Setting and reaching goals

5 women leaders share their best advice with the next generation

Setting and reaching goals is never easy, and if you’re a woman, you will likely face additional challenges on the path to achieving your dreams.

To foster the success of future female leaders, five Wells Fargo honorees of American Banker’s “Most Powerful Women in Banking” are sharing their best advice with the next generation of female leaders:

1. Stick it out. Tracy Kerrins is Wells Fargo’s head of technology, a position equivalent to chief information officer. One of the only women at a large American bank with this role, Kerrins knows that roadblocks are a part of the journey that you should anticipate and plan for.

“Stick to your goals, even when obstacles emerge, and rely on those who are truly invested in your success,” she says.

This focus on preparedness keeps Kerrins on her toes in a rapidly evolving technological landscape. Recently, she and her team implemented a number of personalization technology solutions that are improving the banking experience, including beefing up fraud detection and delivering a virtual assistant to customers.

2. Stay curious.

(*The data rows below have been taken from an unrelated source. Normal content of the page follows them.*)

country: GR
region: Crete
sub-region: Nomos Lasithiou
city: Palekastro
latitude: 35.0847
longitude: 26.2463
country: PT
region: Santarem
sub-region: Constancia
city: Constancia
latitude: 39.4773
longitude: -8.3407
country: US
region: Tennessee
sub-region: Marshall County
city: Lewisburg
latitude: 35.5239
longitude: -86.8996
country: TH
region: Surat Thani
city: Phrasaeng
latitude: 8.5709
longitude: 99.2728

Transforming the banking industry is fundamental to Kristy Fercho’s role at Wells Fargo as head of diverse segments, representation, and inclusion. Her motto amounts to “The 3 B’s,” which include, “Be excellent at your job. Be curious. And most importantly: Be your authentic self.”

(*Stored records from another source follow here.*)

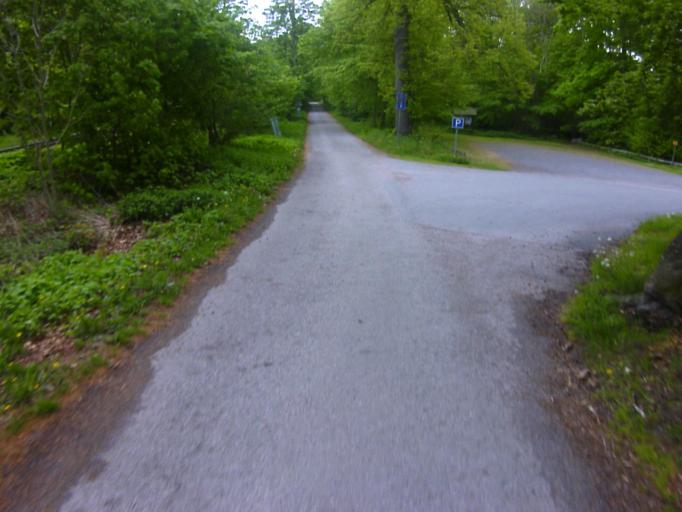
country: SE
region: Blekinge
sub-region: Solvesborgs Kommun
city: Soelvesborg
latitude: 56.0584
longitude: 14.5519
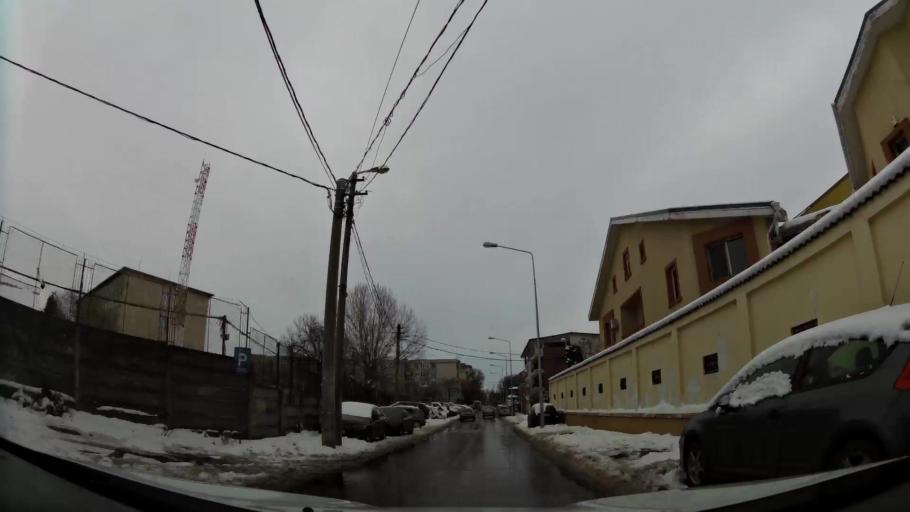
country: RO
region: Bucuresti
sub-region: Municipiul Bucuresti
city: Bucuresti
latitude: 44.3945
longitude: 26.1127
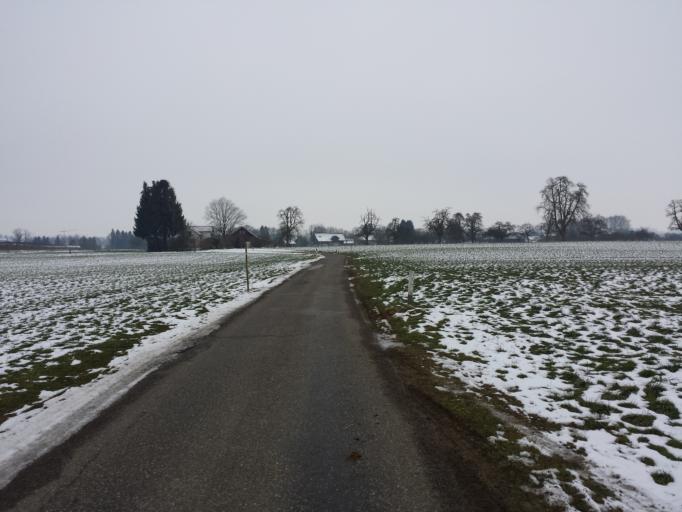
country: CH
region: Thurgau
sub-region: Arbon District
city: Egnach
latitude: 47.5460
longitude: 9.3699
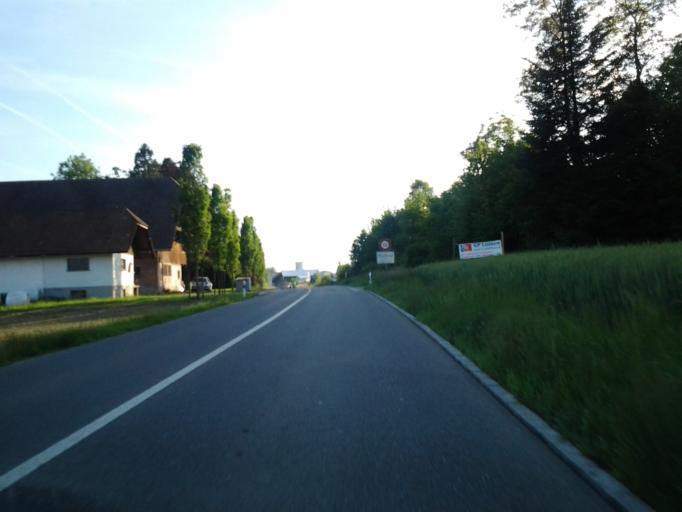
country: CH
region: Lucerne
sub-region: Willisau District
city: Pfaffnau
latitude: 47.2357
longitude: 7.9125
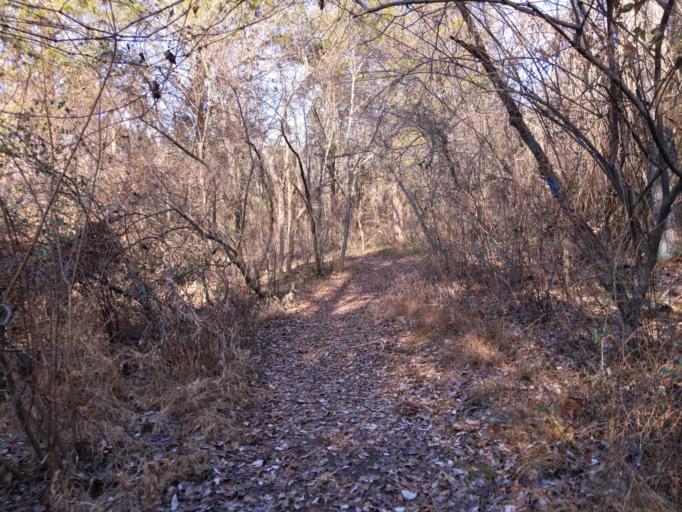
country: US
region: Virginia
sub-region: Loudoun County
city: Dulles Town Center
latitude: 39.0206
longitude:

This attitude is valued at a time when Wells Fargo continues to commit to its diversity, equity and inclusion programs both inside the company and in communities where they operate.

READ MORE: Human rights leader shares empowering advice

3. Uplift others. For Ellen Patterson, general counsel for Wells Fargo, her own success is a reflection of the diligence and hard work of the team of over 1,200 attorneys and legal professionals she leads. She views every experience as an opportunity to learn from others and to teach others, regardless of seniority, and she values coming together as a team to put forth the strongest work product. That’s why she advises: “Be great at what you’re doing, and actively look for ways to be helpful to those around you. That applies in the early days and later on as well.”

4. Solve problems. Given her educational background, it’s no surprise that Tanya Sanders, head of Wells Fargo’s auto division, has confidence that solutions to most problems are just waiting to be discovered. Not only is she a banker looking to simplify the process for consumers to obtain auto loans and vehicles, she’s also a mechanical engineer who believes, “There is incredible power in forging new and inclusive solutions.” She advises future leaders to “Find ways to collaborate with professional and community colleagues to develop solutions that expand economic and social benefits for everyone.”

5. Communicate effectively. Kara McShane, head of Wells Fargo’s commercial real estate division, believes strong communications are a critical component of business acumen. Her advice is to, “Learn how to communicate clearly, concisely and confidently in order to be effective. Be direct but diplomatic. How you say it is as important as what you say.”

Whether you’re in school, recently graduated or in the middle of your career, applying the tried-and-true lessons of successful women leaders can help you meet challenges head on and make a bigger impact.